In a sense, the German response was a response to the defeat of WWI and the awful economy during the depression that followed. If other things would have happened during the 1920s and 1930s, the Nazis would never have come to power and it would not have been an issue. Italy was not going to try to take over the world on its own, and there was a good chance the U.S. and Japan did not have to go to war. The Pacific war was less justified in some sense, the fact that Japan bombed a colony of the U.S. and killed a lot of Americans, that was seen as the pretext for retaliation, but again, according to just war theory, revenge and retaliation is never a good reason to go to war. Ever.
/// What you are saying is that WWII was created by an institutional violence on a global scale?
– Yes, I would say so.
/// I wonder if you could draw the analogy between how the institutional violence in Germany pushed them into the WWII and how things are developing in the Middle East at the moment? Are we creating a similar situation?
– Well, of course now we are predicting the future, but I think you are right. It is certainly possible.
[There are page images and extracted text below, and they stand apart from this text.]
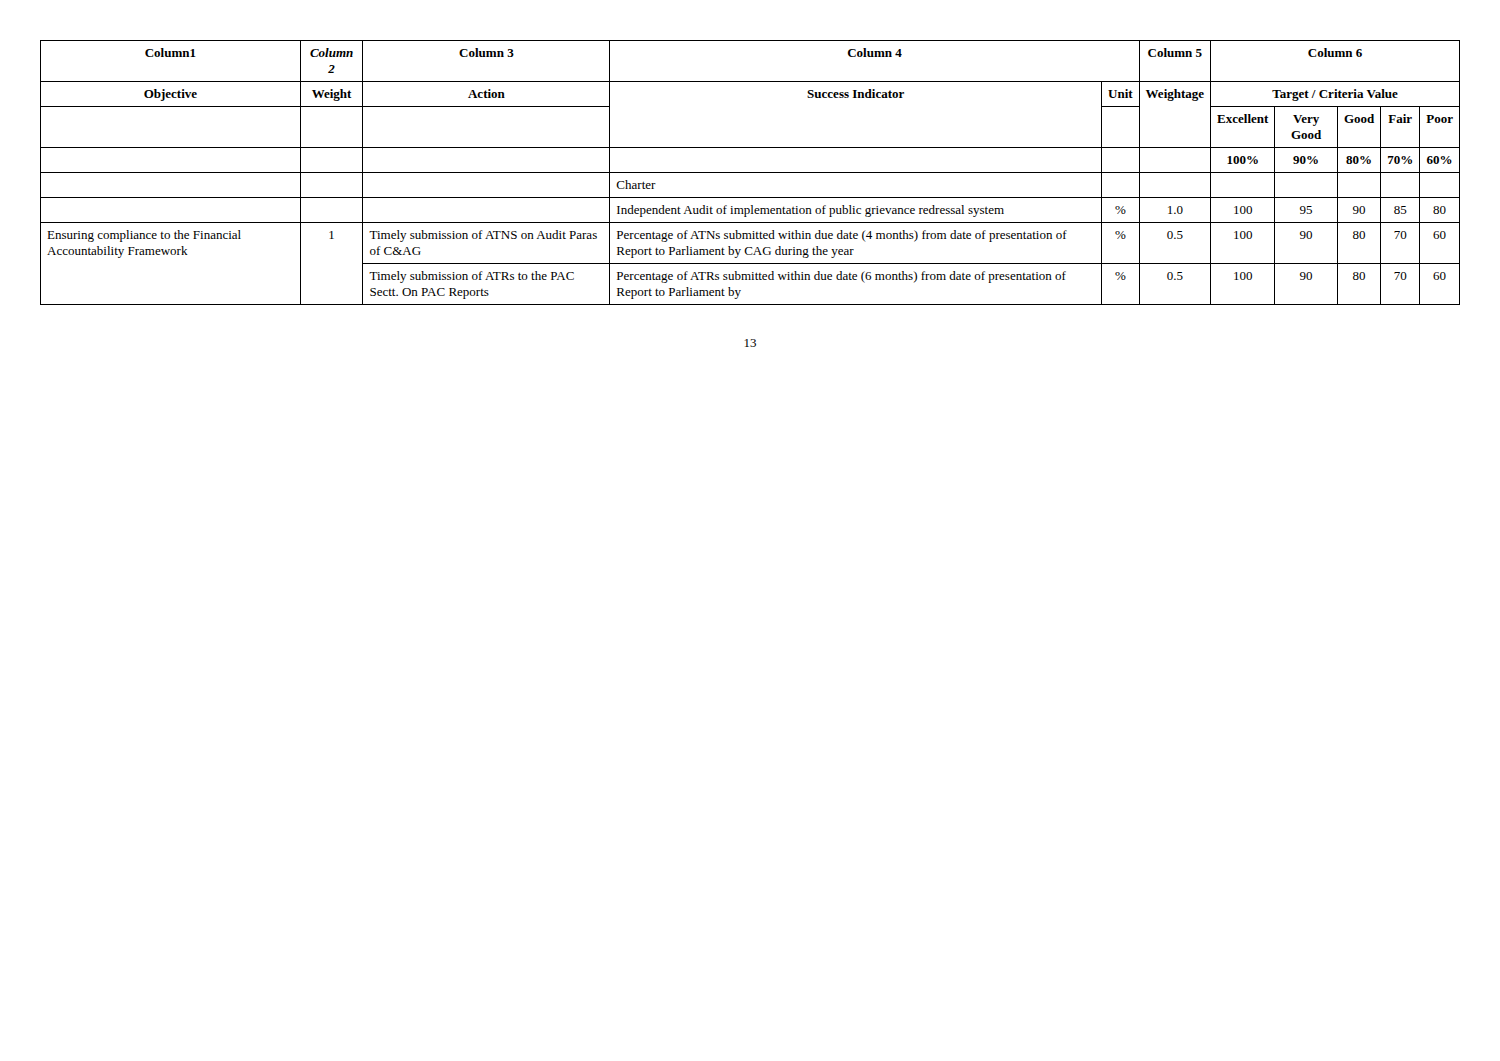| Column1 | Column 2 | Column 3 | Column 4 | Column 5 | Column 6 |
| --- | --- | --- | --- | --- | --- |
| Objective | Weight | Action | Success Indicator | Unit | Weightage | Target / Criteria Value |
| | | | | Excellent | Very Good | Good | Fair | Poor |
| | | | | | | 100% | 90% | 80% | 70% | 60% |
| | | | Charter | | | | | | | |
| | | | Independent Audit of implementation of public grievance redressal system | % | 1.0 | 100 | 95 | 90 | 85 | 80 |
| Ensuring compliance to the Financial Accountability Framework | 1 | Timely submission of ATNS on Audit Paras of C&AG | Percentage of ATNs submitted within due date (4 months) from date of presentation of Report to Parliament by CAG during the year | % | 0.5 | 100 | 90 | 80 | 70 | 60 |
| Timely submission of ATRs to the PAC Sectt. On PAC Reports | Percentage of ATRs submitted within due date (6 months) from date of presentation of Report to Parliament by | % | 0.5 | 100 | 90 | 80 | 70 | 60 |
13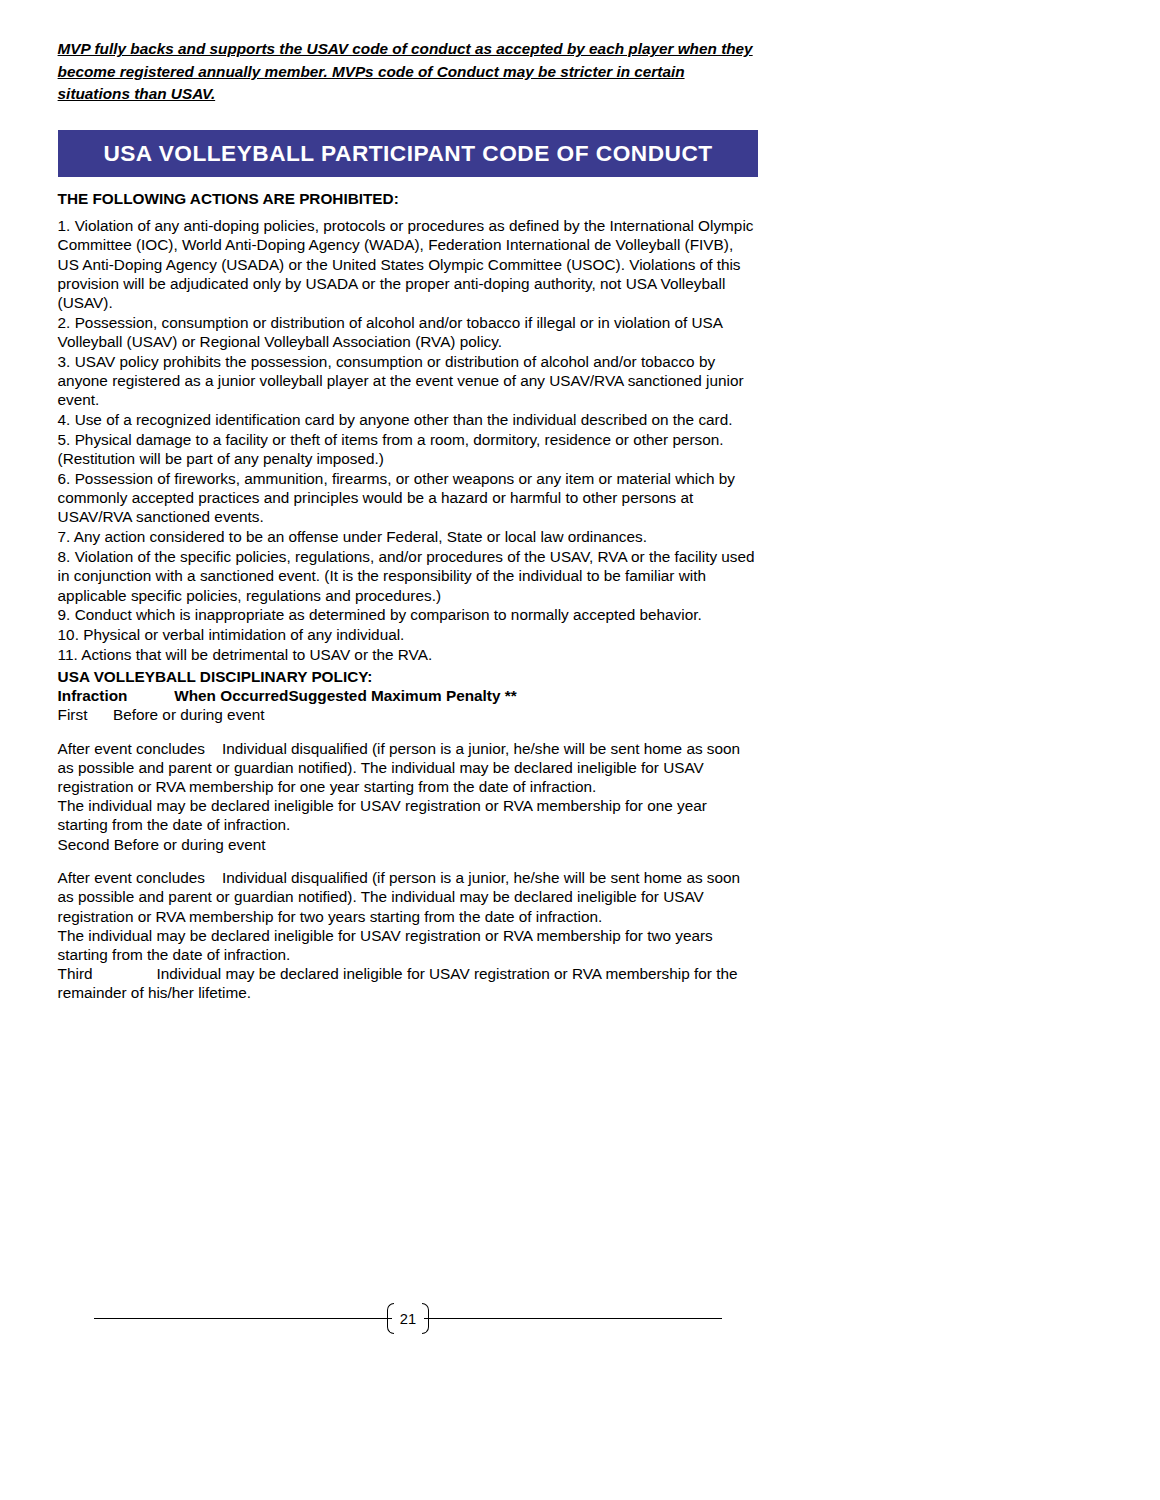MVP fully backs and supports the USAV code of conduct as accepted by each player when they become registered annually member. MVPs code of Conduct may be stricter in certain situations than USAV.
USA VOLLEYBALL PARTICIPANT CODE OF CONDUCT
THE FOLLOWING ACTIONS ARE PROHIBITED:
1. Violation of any anti-doping policies, protocols or procedures as defined by the International Olympic Committee (IOC), World Anti-Doping Agency (WADA), Federation International de Volleyball (FIVB), US Anti-Doping Agency (USADA) or the United States Olympic Committee (USOC). Violations of this provision will be adjudicated only by USADA or the proper anti-doping authority, not USA Volleyball (USAV).
2. Possession, consumption or distribution of alcohol and/or tobacco if illegal or in violation of USA Volleyball (USAV) or Regional Volleyball Association (RVA) policy.
3. USAV policy prohibits the possession, consumption or distribution of alcohol and/or tobacco by anyone registered as a junior volleyball player at the event venue of any USAV/RVA sanctioned junior event.
4. Use of a recognized identification card by anyone other than the individual described on the card.
5. Physical damage to a facility or theft of items from a room, dormitory, residence or other person. (Restitution will be part of any penalty imposed.)
6. Possession of fireworks, ammunition, firearms, or other weapons or any item or material which by commonly accepted practices and principles would be a hazard or harmful to other persons at USAV/RVA sanctioned events.
7. Any action considered to be an offense under Federal, State or local law ordinances.
8. Violation of the specific policies, regulations, and/or procedures of the USAV, RVA or the facility used in conjunction with a sanctioned event. (It is the responsibility of the individual to be familiar with applicable specific policies, regulations and procedures.)
9. Conduct which is inappropriate as determined by comparison to normally accepted behavior.
10. Physical or verbal intimidation of any individual.
11. Actions that will be detrimental to USAV or the RVA.
USA VOLLEYBALL DISCIPLINARY POLICY:
Infraction When OccurredSuggested Maximum Penalty **
First Before or during event
After event concludes Individual disqualified (if person is a junior, he/she will be sent home as soon as possible and parent or guardian notified). The individual may be declared ineligible for USAV registration or RVA membership for one year starting from the date of infraction.
The individual may be declared ineligible for USAV registration or RVA membership for one year starting from the date of infraction.
Second Before or during event
After event concludes Individual disqualified (if person is a junior, he/she will be sent home as soon as possible and parent or guardian notified). The individual may be declared ineligible for USAV registration or RVA membership for two years starting from the date of infraction.
The individual may be declared ineligible for USAV registration or RVA membership for two years starting from the date of infraction.
Third Individual may be declared ineligible for USAV registration or RVA membership for the remainder of his/her lifetime.
21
Recently a report came out of the U.S., by the combined intelligence services of the U.S., which basically said what many critics of the war in Iraq had said all along, that basically, the Iraq war has not diminished the threat of terrorism, but has in fact increased it, creating more terrorists and jihadists. So, it has made the problem worse. So certainly, there is evidence that would point in that direction. You would think that people who study history and end up in politics or the military would learn their lesson.
But then again, maybe that is not the whole point, to bring about peace. There is always that possibility. I mean, war making is very profitable for some. In a number of European countries, as well as the U.S. and Canada, there are corporations that make a lot of money not only by providing materials for the so-called Weapons of Mass Destruction, but more importantly for the basic conventional weapons, plus all these little creative things like Napalm and Daisy Clusters, who mostly end civilian lives. Private entrepreneurs, good capitalists, sell them all over the world.
We can think about institutional violence in a global sense, there are populations that are predictably low down on the economic ladder, and often there is racial divide or an ethnic divide as well. And they seem to be predictably more vulnerable to these kinds of violence than the more affluent peoples, who also tend to be white, in the northern part of the world. So there is kind of a global stratified society where this concept also applies that makes for an unjust world.